What she does care about is her musicas a backup player for various indie-rock bands, as a contributor to Lambchop, and as a singer-songwriter with a powerful debut EP, Tangled Messages. Her unique passion is best captured in a song from Tangled Messages called “Take My Shovel,” which features the tame-looking Varagona letting out a full-throated growl to rival a Delta blues shouter. After years of singing backup and playing in support, Varagona can be forgiven for wanting to rattle the rafters a little. “I’ll sometimes wonder how someone’s gonna react,” she says. “But I’m that intense, and if I get a chance to find a way to express it...it’s liberating to me.”
That liberation extends to songwriting, which happens whenever bits of words and music pop into her head. Tangled Messages reflects the ephemera that’s built up over a decade of sitting in with the likes of Vic Chesnutt, Steve Wynn, and Butterglorythe spare melodies that stick with her when the whistle blows. “I’ve written a lot while driving,” Varagona says. “ ‘Running So Long,’ I was driving down to Nashville.

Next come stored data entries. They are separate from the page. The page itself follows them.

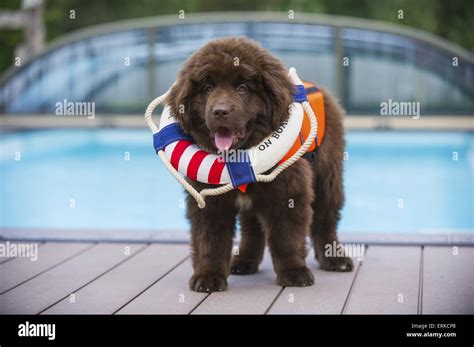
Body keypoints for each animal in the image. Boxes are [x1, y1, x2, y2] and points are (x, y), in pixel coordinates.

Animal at [167, 36, 352, 292]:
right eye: (207, 88)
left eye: (243, 88)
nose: (220, 111)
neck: (240, 154)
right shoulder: (208, 200)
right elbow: (209, 239)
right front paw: (208, 275)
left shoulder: (288, 192)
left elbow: (287, 236)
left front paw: (294, 272)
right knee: (252, 227)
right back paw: (244, 261)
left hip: (327, 175)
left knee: (326, 219)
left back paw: (335, 259)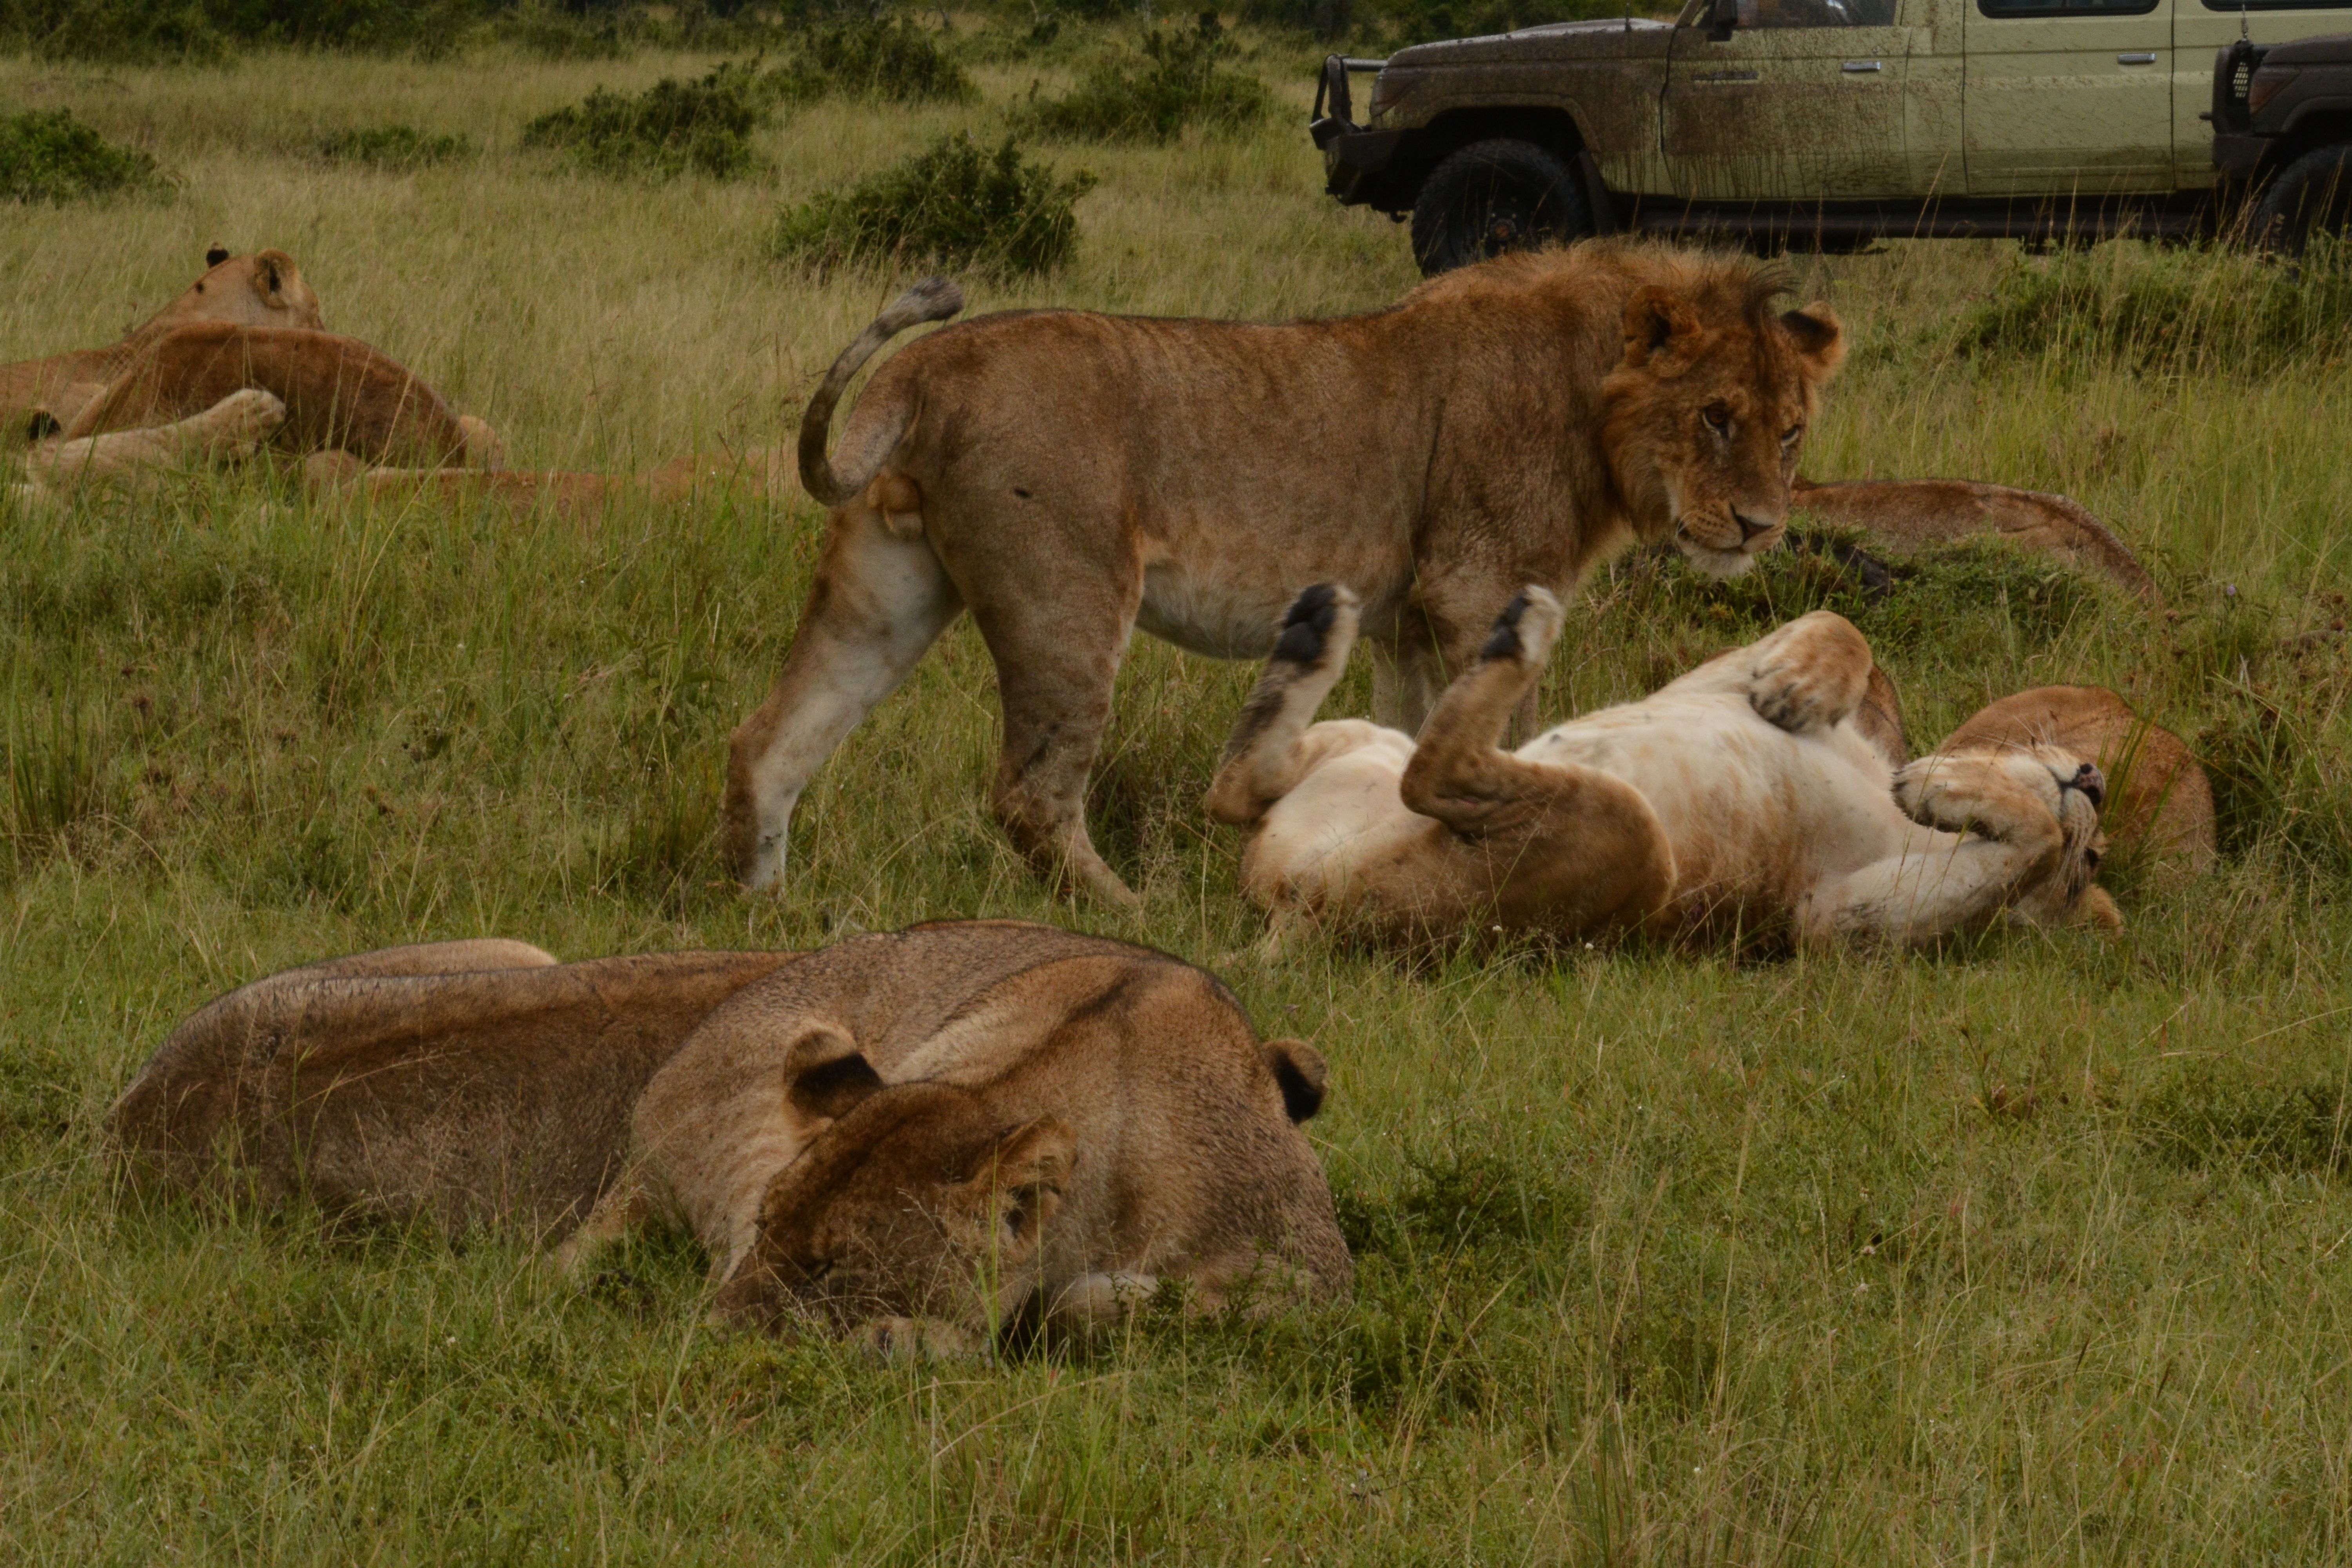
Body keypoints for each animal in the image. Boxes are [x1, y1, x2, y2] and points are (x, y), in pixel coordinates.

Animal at [727, 242, 1847, 906]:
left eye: (1791, 431)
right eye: (1715, 417)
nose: (1760, 526)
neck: (1589, 394)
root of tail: (926, 367)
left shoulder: (1408, 619)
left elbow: (1415, 727)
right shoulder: (1479, 585)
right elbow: (1517, 730)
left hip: (890, 587)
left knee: (771, 741)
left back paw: (763, 908)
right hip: (1069, 599)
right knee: (1030, 794)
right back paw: (1140, 913)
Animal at [1205, 585, 2118, 950]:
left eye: (2087, 873)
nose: (2096, 783)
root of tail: (1291, 908)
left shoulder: (1827, 924)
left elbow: (2027, 844)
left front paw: (1942, 788)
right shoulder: (1710, 679)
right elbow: (1841, 624)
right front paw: (1799, 688)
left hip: (1636, 847)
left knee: (1430, 771)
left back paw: (1519, 633)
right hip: (1364, 740)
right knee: (1236, 784)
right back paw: (1317, 627)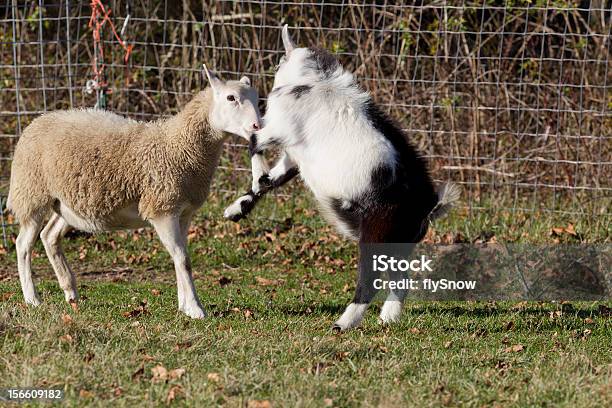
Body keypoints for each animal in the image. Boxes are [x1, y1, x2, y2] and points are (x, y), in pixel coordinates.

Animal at [7, 66, 260, 318]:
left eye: (258, 99)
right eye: (231, 98)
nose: (257, 126)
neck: (178, 145)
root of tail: (38, 120)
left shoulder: (184, 212)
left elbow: (182, 257)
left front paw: (184, 305)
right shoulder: (162, 209)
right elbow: (182, 258)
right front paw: (196, 308)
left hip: (67, 203)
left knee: (49, 236)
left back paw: (70, 292)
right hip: (32, 193)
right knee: (23, 245)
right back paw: (32, 299)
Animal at [225, 25, 460, 330]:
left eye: (278, 63)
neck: (312, 82)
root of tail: (428, 205)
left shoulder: (277, 127)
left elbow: (253, 142)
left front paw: (256, 177)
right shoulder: (294, 156)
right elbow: (273, 179)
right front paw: (235, 210)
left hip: (376, 233)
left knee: (370, 280)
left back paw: (342, 324)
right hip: (399, 242)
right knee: (401, 278)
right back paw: (387, 319)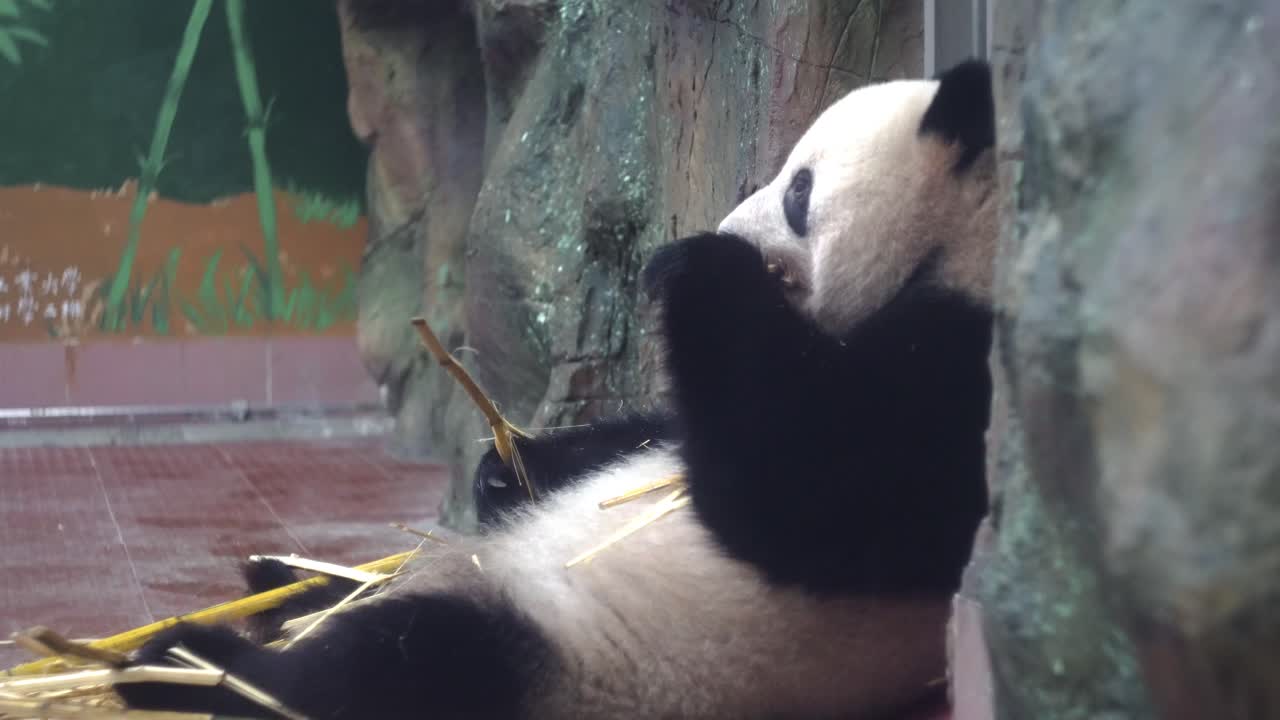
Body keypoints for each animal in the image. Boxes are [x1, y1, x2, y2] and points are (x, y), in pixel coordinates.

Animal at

The sun was going down, and I started singing, ‘Sun sinkin’ slowly, the shadows grow long’...and then I thought about how that feels. And then I had to pull over.”
Varagona says that most often the song starts with her singing to herself. The end result doesn’t always match what she had in mind. The songs on Tangled Messages, for example, have a stripped-down sound that wasn’t entirely by design. “I always want to find people to sing harmonies,” she admits. “But it’s frustrating. Part of it is budget, part of it is circumstance. I’ll be in, like, Athens, Ga., for a week with a tape deck, and it’s just ‘Who can I get?’ The singers that I know are busy, and I’ll start recording, and before you know it, you’re out of tracks.”
The spare, folk-based style of Tangled Messages has earned comparisons to Joni Mitchell, particularly due to tracks like “Naked,” which sounds like the work of a woman who’s spent hours listening to Blue. But this is actually not the case. “I have no Joni Mitchell records,” Varagona confesses. “I’ve always been kind of not very fond of female vocalists. You just heard more men growing up, and I guess I’m tougher on women. I want them to be better.”
It might also have something to do with Varagona herself being “one of the boys” in Lambchop. She says that the freedom of expression that she has in Lambchop feeds her own music, even though the methods are a little different, given that Lambchop’s music is guided by Kurt Wagner. But Varagona adds that “as much as you have to give him a lot of credit, it wouldn’t sound the same if Kurt said, ‘Here’s your part, and you play it like this.’ ” Instead, every band member has input, and Varagona points out the the result “sounds like nothing any one of us would individually do.”
For her show at 12th & Porter, Varagona says she may play all by herself, or “I may end up with some Lambchoppers onstage. But nothing’s planned. Playing alone does get lonely.” Reflecting on making the leap from the chorus to the lead, Varagona admits to being slightly daunted, but mostly bemused. She laughs, “I’m still kind of naive in my sideman’s view of the world.”